In einem Symposium wurde am Samstag die Diskussion um das schrebersche Textuniversum aufgenommen. Die Organisation oblag Martin Stingelin, Förderungsprofessor für ein Nationalfondsprojekt an der Universität Basel mit dem Titel „Schreibszenen“, und Georg Christoph Tholen, Professor am Basler Institut für Medienwissenschaften. Schrebers Text hat sich seit seiner Entstehung immer schon in verschiedensten Fächern und Diskursen eingeklinkt. Entsprechend breit war die fachliche Brandbreite der Beiträge der Teilnehmer aus Soziologie, Psychoanalyse, Literaturwissenschaft, Medienwissenschaften und Geschichte.

Im Sog der Lektüren

Was sind die „Denkwürdigkeiten eines Nervenkranken“ für ein Text? Die Fallgeschichte eines Paranoiden oder ein literarisches Meisterwerk, Poesie oder Wahngespinst? Die Lektüre jedenfalls, so bestätigt Wolfgang Hagen, Medienwissenschaftler und Radioredakteur aus Berlin, ist ein schwieriges und immer auch von der Gefahr des Scheiterns begleitetes Abenteuer, bei dem man zuweilen sich auf unsicheres Terrain begibt und im Sog von Schrebers Sprache zu versinken droht. Das wussten auch schon Schrebers prominente Leser und Interpreten Freud und Lacan. Die Ergebnisse, zu denen die Lektüre Anlass gibt sind entsprechend vielfältig. Man kann sich wie Gerhard Busse für die biographischen Hintergründe von Schreber interessieren. Man die Psychiatrie der Zeit selbst als „Wahnsystemen“ hinterfragen, wie der amerikanische Psychoanalytiker Zvi Lothane es getan hat. Mit Schrebers Text lassen sich aber auch, wie Georg Christoph Tholen unter Berufung auf Lacan gezeigt hat, Einsichten in die Zusammenhänge von Subjektivität und Sprache gewinnen. Wolfgang Hagens Einbettung des Textes in die Diskurse von Spiritismus und Mesmerismus als Bewegungen der Gegenmoderne letztlich haben Schrebers Textstrategie der eigenen Rehabilitation nochmals stark gemacht. Martin Schaffners subtile Interpretation von Polizeirapporten und amtsärztlichen Gutachten zum Fall von Baslern, die um 1900 in die Friedmatt eingeliefert wurden, wirft schliesslich die Frage auf, wie solche „Schicksale“ sich anhand amtlicher Verfahren überhaupt rekonstruieren lassen. Methodische Fragen, die sich auch an Schrebers Text stellen lassen.

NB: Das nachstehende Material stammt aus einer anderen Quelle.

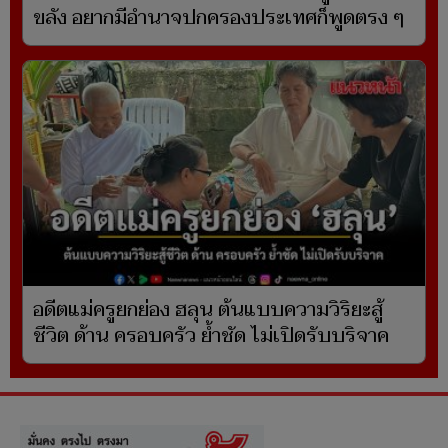
ขลัง อยากมีอำนาจปกครองประเทศก็พูดตรง ๆ
อดีตแม่ครูยกย่อง ฮลุน ต้นแบบความวิริยะสู้
ชีวิต ด้าน ครอบครัว ย้ำชัด ไม่เปิดรับบริจาค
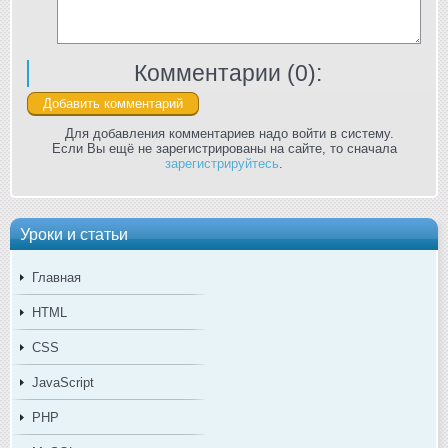
Комментарии (
0
):
Для добавления комментариев надо войти в систему.
Если Вы ещё не зарегистрированы на сайте, то сначала
зарегистрируйтесь
.
Уроки и статьи
Главная
HTML
CSS
JavaScript
PHP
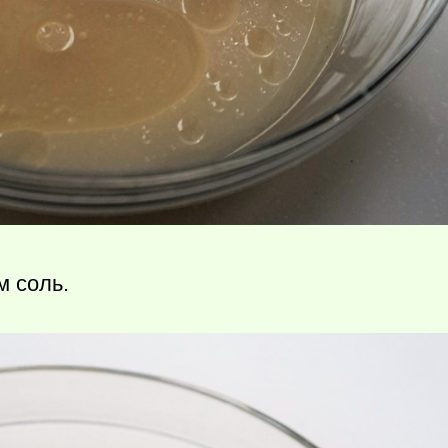
м соль.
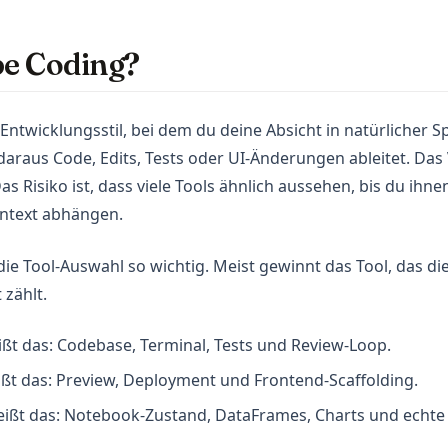
be Coding?
 Entwicklungsstil, bei dem du deine Absicht in natürlicher 
daraus Code, Edits, Tests oder UI-Änderungen ableitet. Das
s Risiko ist, dass viele Tools ähnlich aussehen, bis du ihn
ontext abhängen.
die Tool-Auswahl so wichtig. Meist gewinnt das Tool, das d
 zählt.
ißt das: Codebase, Terminal, Tests und Review-Loop.
ißt das: Preview, Deployment und Frontend-Scaffolding.
eißt das: Notebook-Zustand, DataFrames, Charts und echte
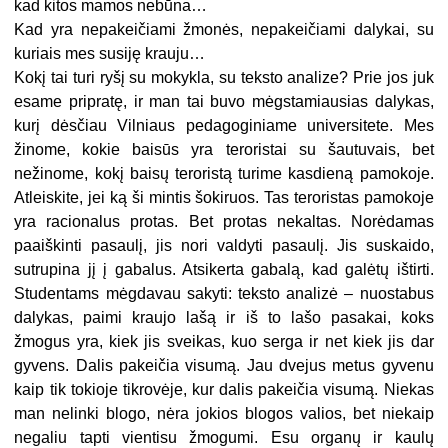
kad kitos mamos nebūna…
Kad yra nepakeičiami žmonės, nepakeičiami dalykai, su
kuriais mes susiję krauju…
Kokį tai turi ryšį su mokykla, su teksto analize? Prie jos juk
esame pripratę, ir man tai buvo mėgstamiausias dalykas,
kurį dėsčiau Vilniaus pedagoginiame universitete. Mes
žinome, kokie baisūs yra teroristai su šautuvais, bet
nežinome, kokį baisų teroristą turime kasdieną pamokoje.
Atleiskite, jei ką ši mintis šokiruos. Tas teroristas pamokoje
yra racionalus protas. Bet protas nekaltas. Norėdamas
paaiškinti pasaulį, jis nori valdyti pasaulį. Jis suskaido,
sutrupina jį į gabalus. Atsikerta gabalą, kad galėtų ištirti.
Studentams mėgdavau sakyti: teksto analizė – nuostabus
dalykas, paimi kraujo lašą ir iš to lašo pasakai, koks
žmogus yra, kiek jis sveikas, kuo serga ir net kiek jis dar
gyvens. Dalis pakeičia visumą. Jau dvejus metus gyvenu
kaip tik tokioje tikrovėje, kur dalis pakeičia visumą. Niekas
man nelinki blogo, nėra jokios blogos valios, bet niekaip
negaliu tapti vientisu žmogumi. Esu organų ir kaulų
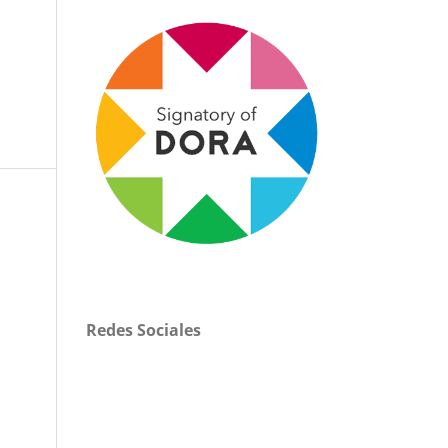
Redes Sociales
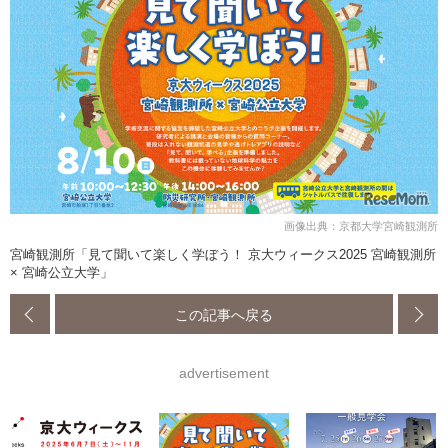
画像出典：京都大学宮崎観測所
宮崎観測所「見て聞いて楽しく学ぼう！ 京大ウィークス2025 宮崎観測所
× 宮崎公立大学」
この記事へ戻る
advertisement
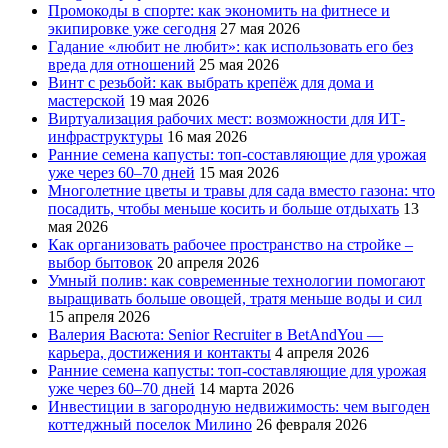
Промокоды в спорте: как экономить на фитнесе и
экипировке уже сегодня
27 мая 2026
Гадание «любит не любит»: как использовать его без
вреда для отношений
25 мая 2026
Винт с резьбой: как выбрать крепёж для дома и
мастерской
19 мая 2026
Виртуализация рабочих мест: возможности для ИТ-
инфраструктуры
16 мая 2026
Ранние семена капусты: топ‑составляющие для урожая
уже через 60–70 дней
15 мая 2026
Многолетние цветы и травы для сада вместо газона: что
посадить, чтобы меньше косить и больше отдыхать
13
мая 2026
Как организовать рабочее пространство на стройке –
выбор бытовок
20 апреля 2026
Умный полив: как современные технологии помогают
выращивать больше овощей, тратя меньше воды и сил
15 апреля 2026
Валерия Васюта: Senior Recruiter в BetAndYou —
карьера, достижения и контакты
4 апреля 2026
Ранние семена капусты: топ‑составляющие для урожая
уже через 60–70 дней
14 марта 2026
Инвестиции в загородную недвижимость: чем выгоден
коттеджный поселок Милино
26 февраля 2026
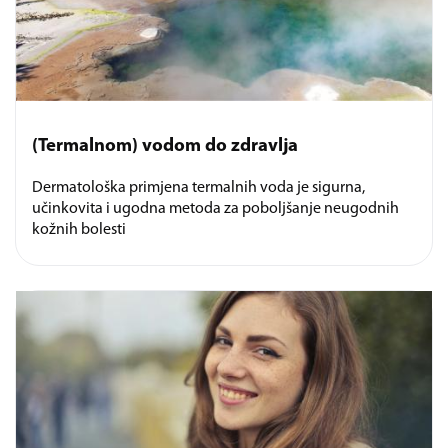
(Termalnom) vodom do zdravlja
Dermatološka primjena termalnih voda je sigurna,
učinkovita i ugodna metoda za poboljšanje neugodnih
kožnih bolesti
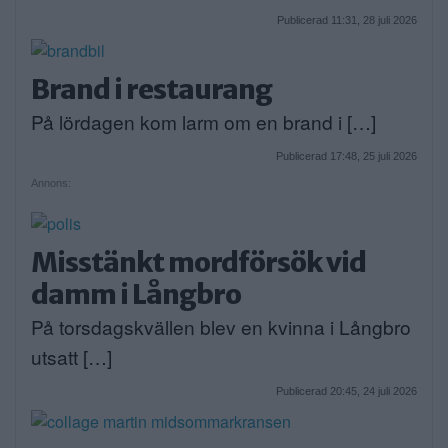
Publicerad 11:31, 28 juli 2026
Brand i restaurang
På lördagen kom larm om en brand i […]
Publicerad 17:48, 25 juli 2026
Annons:
Misstänkt mordförsök vid
damm i Långbro
På torsdagskvällen blev en kvinna i Långbro
utsatt […]
Publicerad 20:45, 24 juli 2026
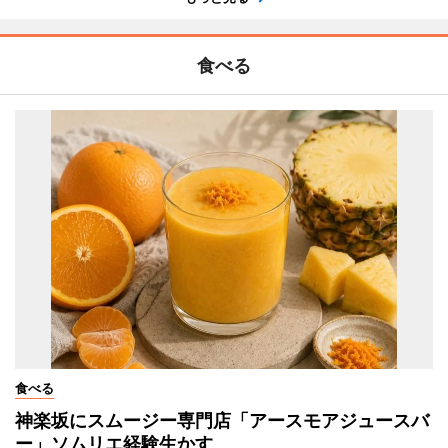
食べる
食べる
神楽坂にスムージー専門店「アースモアジュースバ
ー」ソムリエ経験生かす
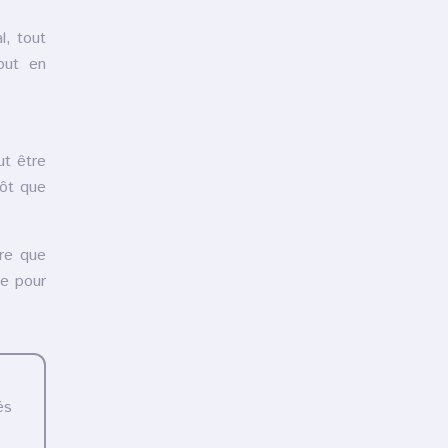
l, tout
out en
ut être
tôt que
tre que
ue pour
és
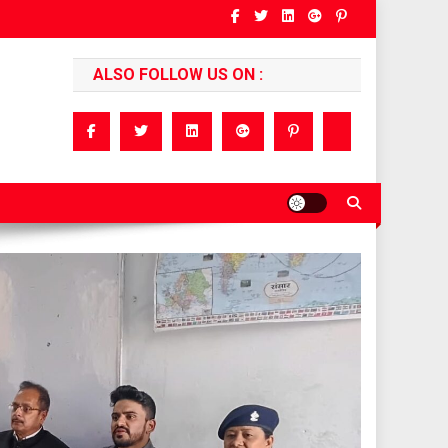
ALSO FOLLOW US ON :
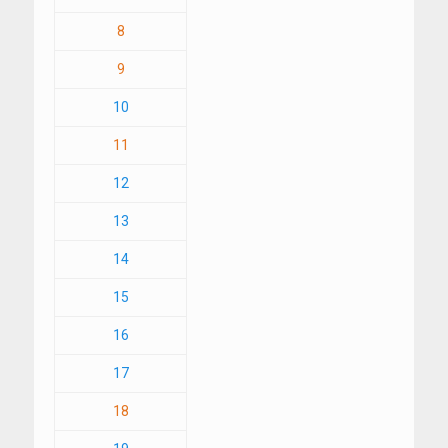
8
9
10
11
12
13
14
15
16
17
18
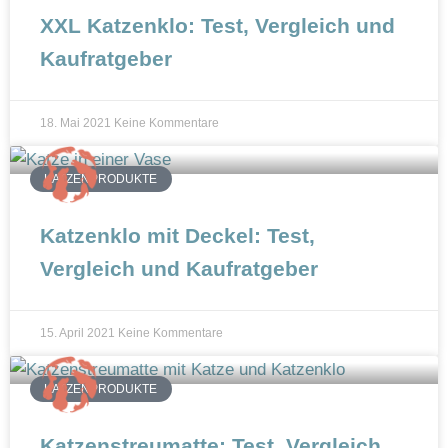
XXL Katzenklo: Test, Vergleich und
Kaufratgeber
18. Mai 2021
Keine Kommentare
KATZENPRODUKTE
Katzenklo mit Deckel: Test,
Vergleich und Kaufratgeber
15. April 2021
Keine Kommentare
KATZENPRODUKTE
Katzenstreumatte: Test, Vergleich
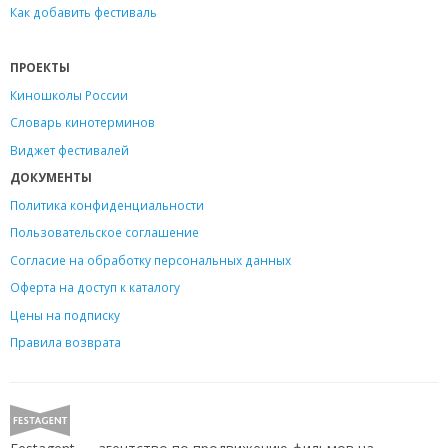
Как добавить фестиваль
ПРОЕКТЫ
Киношколы России
Словарь кинотерминов
Виджет фестивалей
ДОКУМЕНТЫ
Политика конфиденциальности
Пользовательское соглашение
Согласие на обработку персональных данных
Оферта на доступ к каталогу
Цены на подписку
Правила возврата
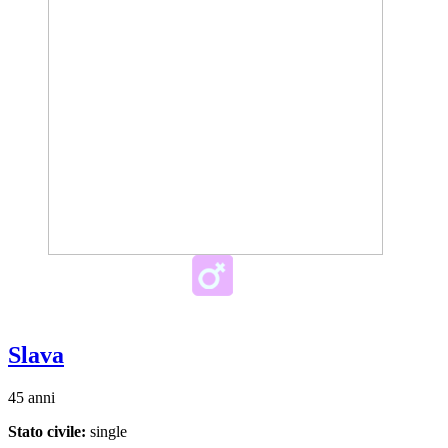
Slava
45 anni
Stato civile:
single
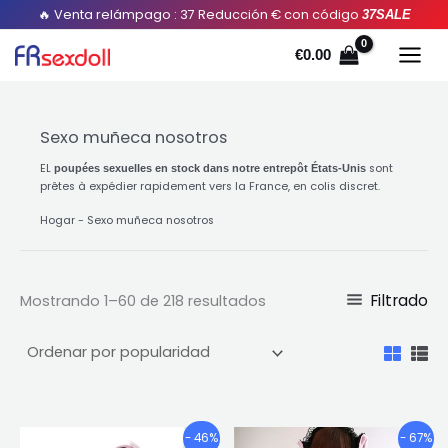
Ordenado
Saltar
🔥 Venta relámpago : 37 Reducción € con código
37SALE
por
popularidad
al
€
0.00
contenido
Sexo muñeca nosotros
EL
sont
poupées sexuelles en stock dans notre entrepôt États-Unis
prêtes à expédier rapidement vers la France
,
en colis discret
.
Hogar
-
Sexo muñeca nosotros
Filtrado
Mostrando 1–60 de 218 resultados
Gama
Gama
Este
Este
- 46%
- 67%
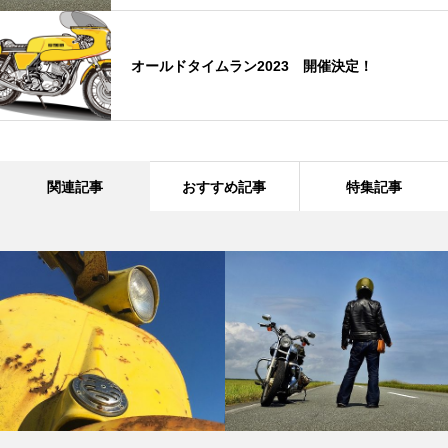
オールドタイムラン2023 開催決定！
関連記事
おすすめ記事
特集記事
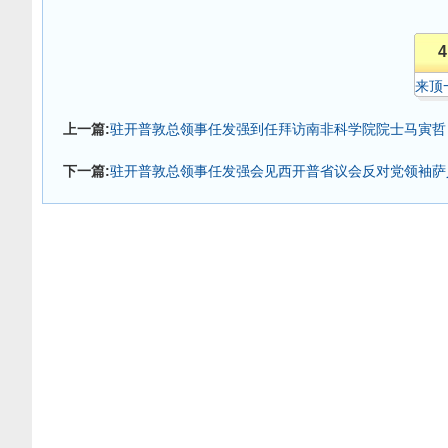
4
来顶
上一篇:
驻开普敦总领事任发强到任拜访南非科学院院士马寅哲
下一篇:
驻开普敦总领事任发强会见西开普省议会反对党领袖萨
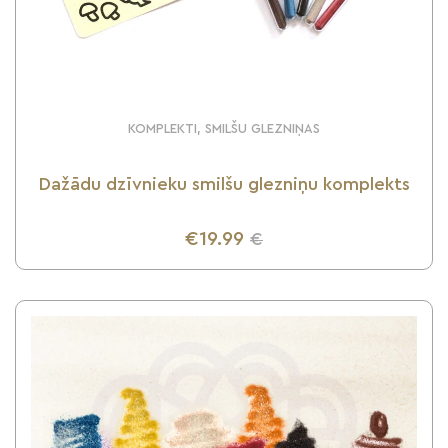
KOMPLEKTI, SMILŠU GLEZNIŅAS
Dažādu dzīvnieku smilšu glezniņu komplekts
€19.99
€
UZZINI VAIRĀK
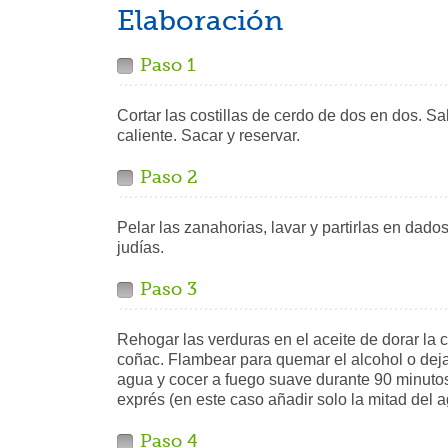
Elaboración
Paso 1
Cortar las costillas de cerdo de dos en dos. Sa
caliente. Sacar y reservar.
Paso 2
Pelar las zanahorias, lavar y partirlas en da
judías.
Paso 3
Rehogar las verduras en el aceite de dorar la car
coñac. Flambear para quemar el alcohol o deja
agua y cocer a fuego suave durante 90 minutos
exprés (en este caso añadir solo la mitad del a
Paso 4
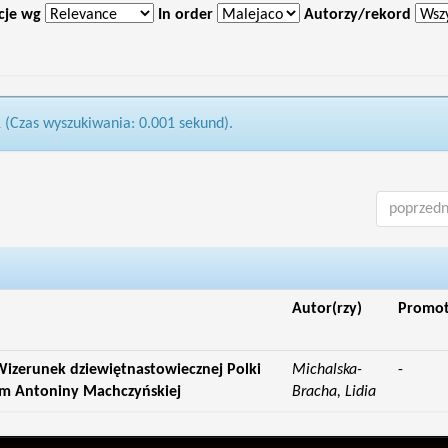
cje wg
In order
Autorzy/rekord
1 (Czas wyszukiwania: 0.001 sekund).
poprzedn
Autor(rzy)
Promo
izerunek dziewiętnastowiecznej Polki
Michalska-
-
ym Antoniny Machczyńskiej
Bracha, Lidia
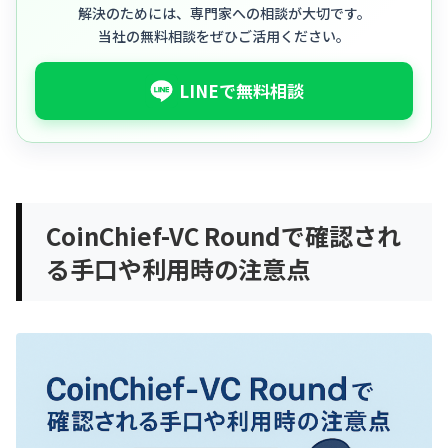
解決のためには、専門家への相談が大切です。
当社の無料相談をぜひご活用ください。
LINEで無料相談
CoinChief-VC Roundで確認され
る手口や利用時の注意点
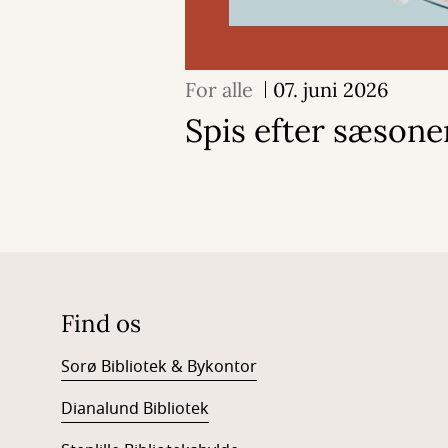
For alle
07. juni 2026
Spis efter sæson
Find os
Sorø Bibliotek & Bykontor
Dianalund Bibliotek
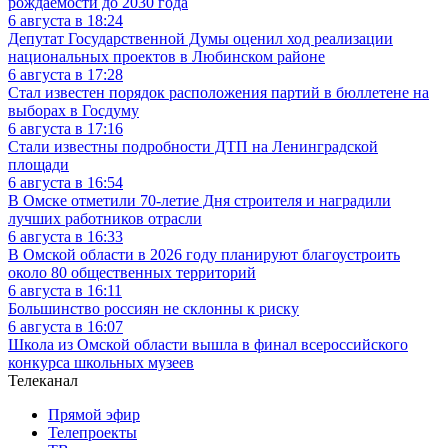
рождаемости до 2030 года
6 августа в 18:24
Депутат Государственной Думы оценил ход реализации
национальных проектов в Любинском районе
6 августа в 17:28
Стал известен порядок расположения партий в бюллетене на
выборах в Госдуму
6 августа в 17:16
Стали известны подробности ДТП на Ленинградской
площади
6 августа в 16:54
В Омске отметили 70-летие Дня строителя и наградили
лучших работников отрасли
6 августа в 16:33
В Омской области в 2026 году планируют благоустроить
около 80 общественных территорий
6 августа в 16:11
Большинство россиян не склонны к риску
6 августа в 16:07
Школа из Омской области вышла в финал всероссийского
конкурса школьных музеев
Телеканал
Прямой эфир
Телепроекты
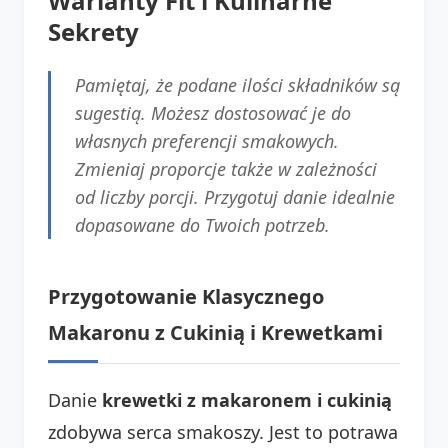
Warianty Fit i Kulinarne
Sekrety
Pamiętaj, że podane ilości składników są
sugestią. Możesz dostosować je do
własnych preferencji smakowych.
Zmieniaj proporcje także w zależności
od liczby porcji. Przygotuj danie idealnie
dopasowane do Twoich potrzeb.
Przygotowanie Klasycznego
Makaronu z Cukinią i Krewetkami
Danie
krewetki z makaronem i cukinią
zdobywa serca smakoszy. Jest to potrawa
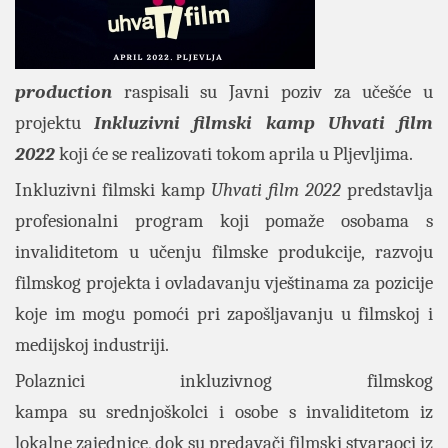
production
raspisali su Javni poziv za učešće u
projektu
Inkluzivni filmski kamp Uhvati film
2022
koji će se realizovati tokom aprila u Pljevljima.
Inkluzivni filmski kamp
Uhvati film 2022
predstavlja
profesionalni program koji pomaže osobama s
invaliditetom u učenju filmske produkcije, razvoju
filmskog projekta i ovladavanju vještinama za pozicije
koje im mogu pomoći pri zapošljavanju u filmskoj i
medijskoj industriji.
Polaznici inkluzivnog filmskog
kampa su srednjoškolci i osobe s invaliditetom iz
lokalne zajednice, dok su predavači filmski stvaraoci iz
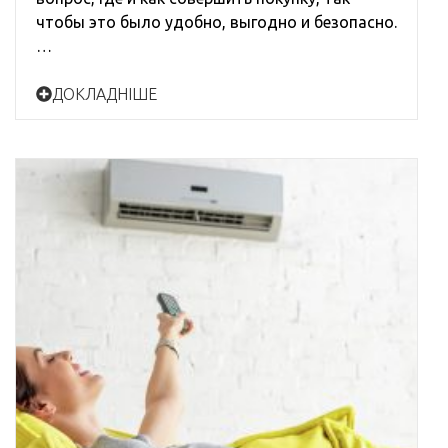
чтобы это было удобно, выгодно и безопасно.
…
ДОКЛАДНІШЕ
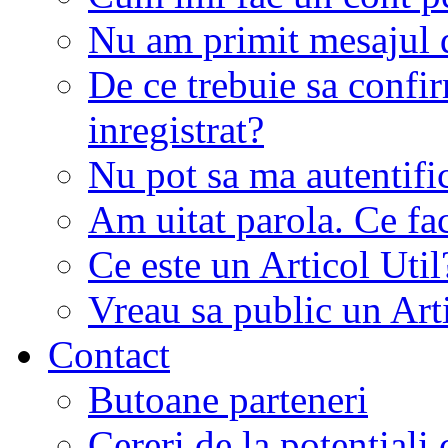
Nu am primit mesajul d
De ce trebuie sa conf
inregistrat?
Nu pot sa ma autentifi
Am uitat parola. Ce fa
Ce este un Articol Util
Vreau sa public un Art
Contact
Butoane parteneri
Cereri de la potentiali 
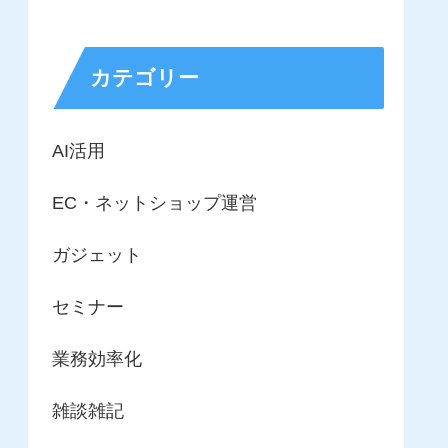
カテゴリー
AI活用
EC・ネットショップ運営
ガジェット
セミナー
業務効率化
雑談雑記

Es bleibt mit Spannung die neue, auf den Herbst dieses Jahres angekündigte wissenschaftliche Ausgabe der schreberschen „Denkwürdigkeiten“ zu erwarten. Die Edition verspricht, um Faksimiles und ein Stichwortverzeichnis erweitert, den Text wieder verfügbar zu machen. Zur Zeit ist Schrebers Buch nämlich nur noch antiquarisch zu ergattern.